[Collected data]

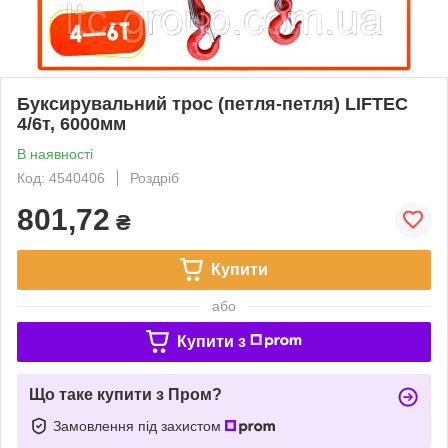
Буксирувальний трос (петля-петля) LIFTEC
4/6т, 6000мм
В наявності
Код: 4540406
Роздріб
801,72
₴
Купити
або
Купити з
Що таке купити з Пром?
Замовлення під захистом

*Problem description*
Reproduce the text lines of the data above verbatim, omitting the pictures from your response.

*Your solution*
Буксирувальний трос (петля-петля) LIFTEC
4/6т, 6000мм
В наявності
Код: 4540406
Роздріб
801,72
₴
Купити
або
Купити з
Що таке купити з Пром?
Замовлення під захистом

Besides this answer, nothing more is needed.